Evoquons-là le sujet tabou, celui qui fache parce qu’il est en permanence percu comme une exigence occidentale: les droits de l’Homme. Y-a-t-il, en la matière, des valeurs asiatiques spécifiques teintées de bouddhisme ou de confucianisme ? A regarder les événements survenus en septembre dernier en Birmanie, où des milliers de moines manifestèrent au péril de leur vie, la question franchement mérite d’être nuancée. Ayons en tête, aussi, l’effroyable répression chinoise au Tibet dont les événements récents survenus à Lhassa montrent qu’elle ne peut pas passer inaperçue lors des prochains Jeux Olympiques. Il ne s’agit pas ici, de dire que les droits de l’Homme sont l’alpha et l’omega du développement. A chaque étape de la croissance économique correspond une phase de consolidation des libertés. A chaque pays correspond sans doute des aspirations sociales, culturelles spécifiques. Mais croire que les populations, en Asie, ne réagiront pas demain contre leurs élites au nom des «valeurs asiatiques» si leurs droits élémentaires sont bafoués est illusoire. La théorie de M. Mahbubani, reliftée dans son dernier livre, est trop économique pour être complétement crédible.
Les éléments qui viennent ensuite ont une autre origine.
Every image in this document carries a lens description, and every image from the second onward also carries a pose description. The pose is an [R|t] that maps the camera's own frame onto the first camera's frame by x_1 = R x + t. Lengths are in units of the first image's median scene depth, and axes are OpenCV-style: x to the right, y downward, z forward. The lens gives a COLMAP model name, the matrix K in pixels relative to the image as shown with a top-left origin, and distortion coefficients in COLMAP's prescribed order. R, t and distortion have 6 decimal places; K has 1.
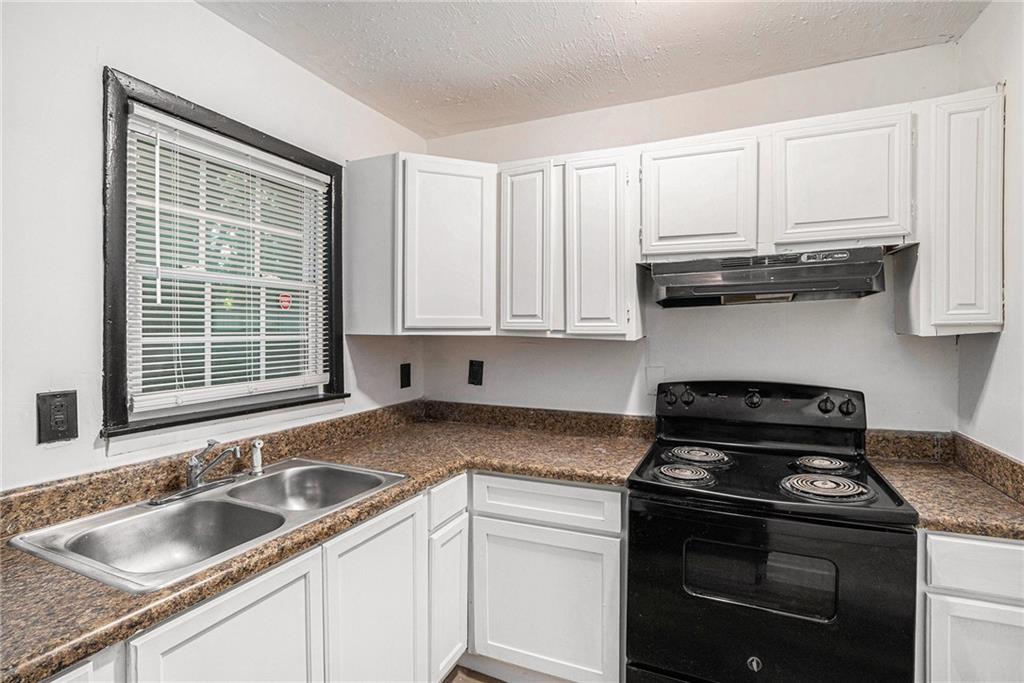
lens RADIAL K [[491.7, 0, 508.3], [0, 491.7, 332.5], [0, 0, 1]] dist [-0.030066, 0.005160]
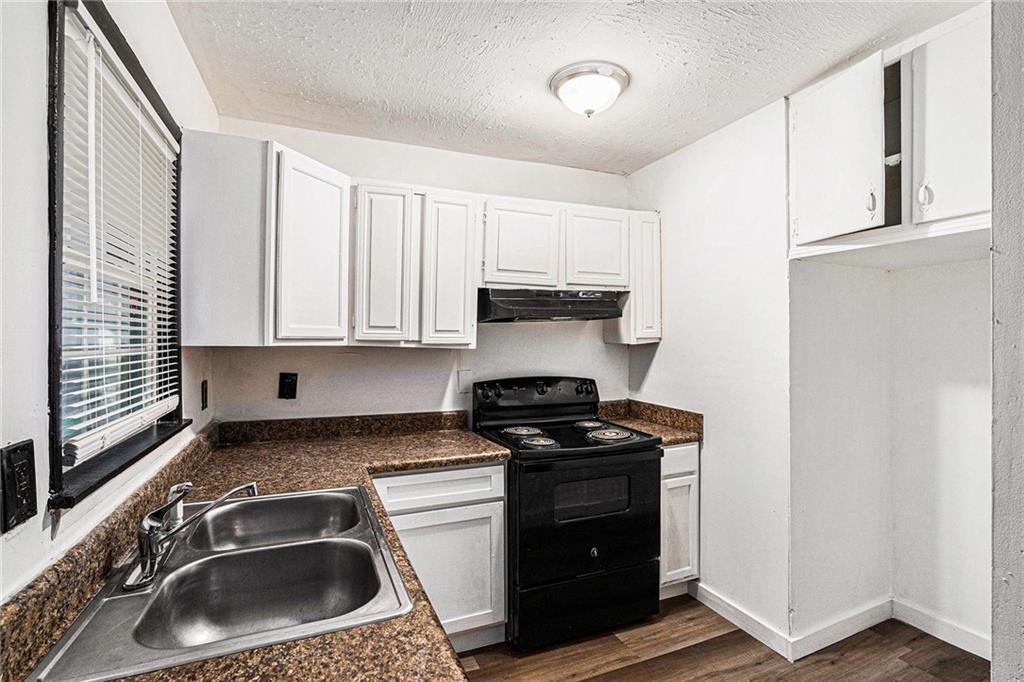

La vraie question se pose en Europe et aux Etats-Unis. Pour ces deux puissances morales et économiques habituées à dominer le monde, l’heure est venue de faire montre d’une «vigilante humilité». Rien n’est pire, pour l’avenir, que d’attiser les valeurs asiatiques par un déni permanent des réalités et une posture de donneurs de leçons. Mahbubani a raison lorsqu’il exige, pour l’Asie, des postes de responsabilité tels que la direction du Fonds Monétaire International. Il a plus encore raison lorsqu’il dénonce les failles du G8, ce club des pays les plus riches snobbé par la Chine. La vraie révolution des valeurs, paradoxalement, ne doit pas seulement venir d’Asie mais aussi d’Occident. Bruxelles et Washington doivent apprendre à écouter. Bangkok, Singapour, Pékin et Kuala Lumpur doivent accepter les responsabilités qui vont avec l’émergence confirmée de l’Asie.
Pour faire bref, mais clair, les «valeurs asiatiques» seront crédibles le jour où, à Rangoun, dans une Birmanie au sous-sol truffé de ressources naturelles et minérales, les diplomates de l’Asean s’emploieront enfin à une médiation audacieuse entre les généraux et Aung San Suu Kyi. Au lieu de laisser échouer aux portes de la junte l’envoyé nigérian de l’ONU Ibrahim Gambari et celui de l’Union Européenne, Piero Fassino.